Prest v. BP Expl. & Prod. Inc., No. CV 17-3409, 2022 WL 16832820, at *6 (E.D. La. Nov. 9, 2022).
The Fifth Circuit has rejected more compelling arguments. In In re Deepwater Horizon, the court held that the plaintiffs had not alleged a zone-of-danger claim when they came upon the immediate aftermath of the Deepwater Horizon rig explosion, were under threat of subsequent explosions, felt extreme heat from the burning rig, and “felt and heard deep rumbling sounds coming from deep below the surface of the water.” The court held that “the plaintiff must be in the same location as the accident and face immediate risk of harm to satisfy the zone-of-danger test.” Accordingly, Plaintiff has not presented facts sufficient to sustain such a claim.
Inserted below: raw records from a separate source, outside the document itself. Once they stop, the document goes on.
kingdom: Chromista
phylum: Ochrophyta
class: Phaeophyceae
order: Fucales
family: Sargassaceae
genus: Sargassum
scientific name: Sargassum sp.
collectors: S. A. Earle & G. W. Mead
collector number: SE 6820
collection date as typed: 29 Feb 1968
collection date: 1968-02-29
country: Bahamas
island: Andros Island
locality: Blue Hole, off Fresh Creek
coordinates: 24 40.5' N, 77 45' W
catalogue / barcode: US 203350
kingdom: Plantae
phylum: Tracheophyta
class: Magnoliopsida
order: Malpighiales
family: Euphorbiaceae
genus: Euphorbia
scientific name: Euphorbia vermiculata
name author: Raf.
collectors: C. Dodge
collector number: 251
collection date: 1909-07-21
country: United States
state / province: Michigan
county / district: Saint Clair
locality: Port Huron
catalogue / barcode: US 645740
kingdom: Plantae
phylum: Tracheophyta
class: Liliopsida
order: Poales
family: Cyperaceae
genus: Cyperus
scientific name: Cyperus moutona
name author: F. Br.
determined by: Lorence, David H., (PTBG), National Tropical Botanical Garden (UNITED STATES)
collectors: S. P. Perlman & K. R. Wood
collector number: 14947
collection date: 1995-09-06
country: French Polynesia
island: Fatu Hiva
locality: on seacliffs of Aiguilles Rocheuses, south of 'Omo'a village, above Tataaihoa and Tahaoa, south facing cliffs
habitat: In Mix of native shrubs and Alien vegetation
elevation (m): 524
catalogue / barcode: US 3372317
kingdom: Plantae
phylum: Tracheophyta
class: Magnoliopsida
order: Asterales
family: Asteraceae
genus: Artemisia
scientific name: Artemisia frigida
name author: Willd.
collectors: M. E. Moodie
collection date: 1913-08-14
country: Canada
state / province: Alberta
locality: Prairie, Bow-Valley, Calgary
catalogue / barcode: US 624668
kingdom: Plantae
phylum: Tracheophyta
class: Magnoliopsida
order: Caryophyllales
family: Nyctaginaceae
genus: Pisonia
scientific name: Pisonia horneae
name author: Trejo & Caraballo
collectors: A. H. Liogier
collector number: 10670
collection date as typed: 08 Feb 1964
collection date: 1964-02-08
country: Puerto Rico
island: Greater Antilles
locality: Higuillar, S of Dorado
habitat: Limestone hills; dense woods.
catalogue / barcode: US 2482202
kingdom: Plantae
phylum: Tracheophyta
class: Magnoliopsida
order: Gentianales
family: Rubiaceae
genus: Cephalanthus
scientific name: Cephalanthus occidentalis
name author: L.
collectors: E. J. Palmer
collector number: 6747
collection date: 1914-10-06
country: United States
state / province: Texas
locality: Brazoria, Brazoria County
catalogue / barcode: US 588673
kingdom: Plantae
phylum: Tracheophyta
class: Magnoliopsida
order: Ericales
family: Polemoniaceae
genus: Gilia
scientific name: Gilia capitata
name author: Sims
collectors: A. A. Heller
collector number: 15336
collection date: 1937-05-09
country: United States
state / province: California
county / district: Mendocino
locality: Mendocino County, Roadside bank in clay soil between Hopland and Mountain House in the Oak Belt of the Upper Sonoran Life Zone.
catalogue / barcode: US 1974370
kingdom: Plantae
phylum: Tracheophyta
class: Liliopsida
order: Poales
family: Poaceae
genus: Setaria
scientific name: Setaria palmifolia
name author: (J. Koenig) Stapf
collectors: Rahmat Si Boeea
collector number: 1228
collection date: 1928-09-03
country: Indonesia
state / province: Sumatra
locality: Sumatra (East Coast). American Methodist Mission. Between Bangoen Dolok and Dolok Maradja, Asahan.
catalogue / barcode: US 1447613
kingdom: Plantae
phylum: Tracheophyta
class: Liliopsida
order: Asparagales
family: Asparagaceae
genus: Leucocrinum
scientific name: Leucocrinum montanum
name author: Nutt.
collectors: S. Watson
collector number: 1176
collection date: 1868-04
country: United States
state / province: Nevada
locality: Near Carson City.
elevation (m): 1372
In re Deepwater Horizon, 841 Fed.Appx. at 679.
Id.
See also Prest, 2022 WL 16832820, at *6 (rejecting zone of danger argument where plaintiff “worked cleaning up oil on or near the coast (many miles from the Deepwater Horizon accident site) and began work a few weeks after the initial explosion.”).
CONCLUSION
For the foregoing reasons, BP's Motions are GRANTED. Plaintiff's claims are DISMISSED WITH PREJUDICE.